* _THE PROBLEM_
Each line of the listing that contains "significant" should be found and copied.

* _DATA RECORDS_

◇ ◇ ◇ ◇ ◇ ◇ ◇

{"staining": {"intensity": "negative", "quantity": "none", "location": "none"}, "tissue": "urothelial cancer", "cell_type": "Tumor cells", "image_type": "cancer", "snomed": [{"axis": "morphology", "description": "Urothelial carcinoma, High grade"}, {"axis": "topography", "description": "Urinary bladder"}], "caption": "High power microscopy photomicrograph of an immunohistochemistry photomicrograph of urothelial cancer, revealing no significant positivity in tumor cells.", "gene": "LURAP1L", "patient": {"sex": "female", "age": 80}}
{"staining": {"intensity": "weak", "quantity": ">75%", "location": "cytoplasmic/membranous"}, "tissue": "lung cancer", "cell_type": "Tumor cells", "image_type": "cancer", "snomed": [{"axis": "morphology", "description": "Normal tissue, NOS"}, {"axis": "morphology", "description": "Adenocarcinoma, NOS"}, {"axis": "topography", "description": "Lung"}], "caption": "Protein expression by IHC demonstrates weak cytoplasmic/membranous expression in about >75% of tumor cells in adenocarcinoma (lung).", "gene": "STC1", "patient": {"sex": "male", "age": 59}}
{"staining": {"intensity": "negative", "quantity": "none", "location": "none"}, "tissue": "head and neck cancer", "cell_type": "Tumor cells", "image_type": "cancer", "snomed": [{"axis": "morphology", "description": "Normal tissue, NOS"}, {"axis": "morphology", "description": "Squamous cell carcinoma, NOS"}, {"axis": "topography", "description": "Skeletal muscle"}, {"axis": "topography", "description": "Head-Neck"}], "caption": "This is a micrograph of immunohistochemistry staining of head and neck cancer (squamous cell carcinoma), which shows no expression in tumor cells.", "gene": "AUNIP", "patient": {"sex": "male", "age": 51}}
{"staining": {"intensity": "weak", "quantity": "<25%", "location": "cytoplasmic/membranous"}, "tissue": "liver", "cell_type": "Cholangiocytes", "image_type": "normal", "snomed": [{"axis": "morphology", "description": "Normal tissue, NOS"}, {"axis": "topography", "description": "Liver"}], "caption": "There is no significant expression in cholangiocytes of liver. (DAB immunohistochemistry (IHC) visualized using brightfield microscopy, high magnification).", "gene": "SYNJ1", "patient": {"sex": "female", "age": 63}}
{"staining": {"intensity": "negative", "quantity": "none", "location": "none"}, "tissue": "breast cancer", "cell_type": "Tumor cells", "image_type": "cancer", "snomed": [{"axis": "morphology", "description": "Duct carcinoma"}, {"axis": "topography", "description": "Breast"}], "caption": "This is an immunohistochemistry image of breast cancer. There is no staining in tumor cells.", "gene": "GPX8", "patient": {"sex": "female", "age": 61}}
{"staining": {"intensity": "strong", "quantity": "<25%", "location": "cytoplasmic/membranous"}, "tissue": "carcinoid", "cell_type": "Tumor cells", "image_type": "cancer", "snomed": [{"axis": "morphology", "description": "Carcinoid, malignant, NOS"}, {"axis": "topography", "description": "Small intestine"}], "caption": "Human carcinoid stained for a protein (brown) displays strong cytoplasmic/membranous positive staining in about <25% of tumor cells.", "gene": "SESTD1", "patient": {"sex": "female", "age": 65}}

◇ ◇ ◇ ◇ ◇ ◇ ◇

* _SOLVED EXERCISE_
{"staining": {"intensity": "negative", "quantity": "none", "location": "none"}, "tissue": "urothelial cancer", "cell_type": "Tumor cells", "image_type": "cancer", "snomed": [{"axis": "morphology", "description": "Urothelial carcinoma, High grade"}, {"axis": "topography", "description": "Urinary bladder"}], "caption": "High power microscopy photomicrograph of an immunohistochemistry photomicrograph of urothelial cancer, revealing no significant positivity in tumor cells.", "gene": "LURAP1L", "patient": {"sex": "female", "age": 80}}
{"staining": {"intensity": "weak", "quantity": "<25%", "location": "cytoplasmic/membranous"}, "tissue": "liver", "cell_type": "Cholangiocytes", "image_type": "normal", "snomed": [{"axis": "morphology", "description": "Normal tissue, NOS"}, {"axis": "topography", "description": "Liver"}], "caption": "There is no significant expression in cholangiocytes of liver. (DAB immunohistochemistry (IHC) visualized using brightfield microscopy, high magnification).", "gene": "SYNJ1", "patient": {"sex": "female", "age": 63}}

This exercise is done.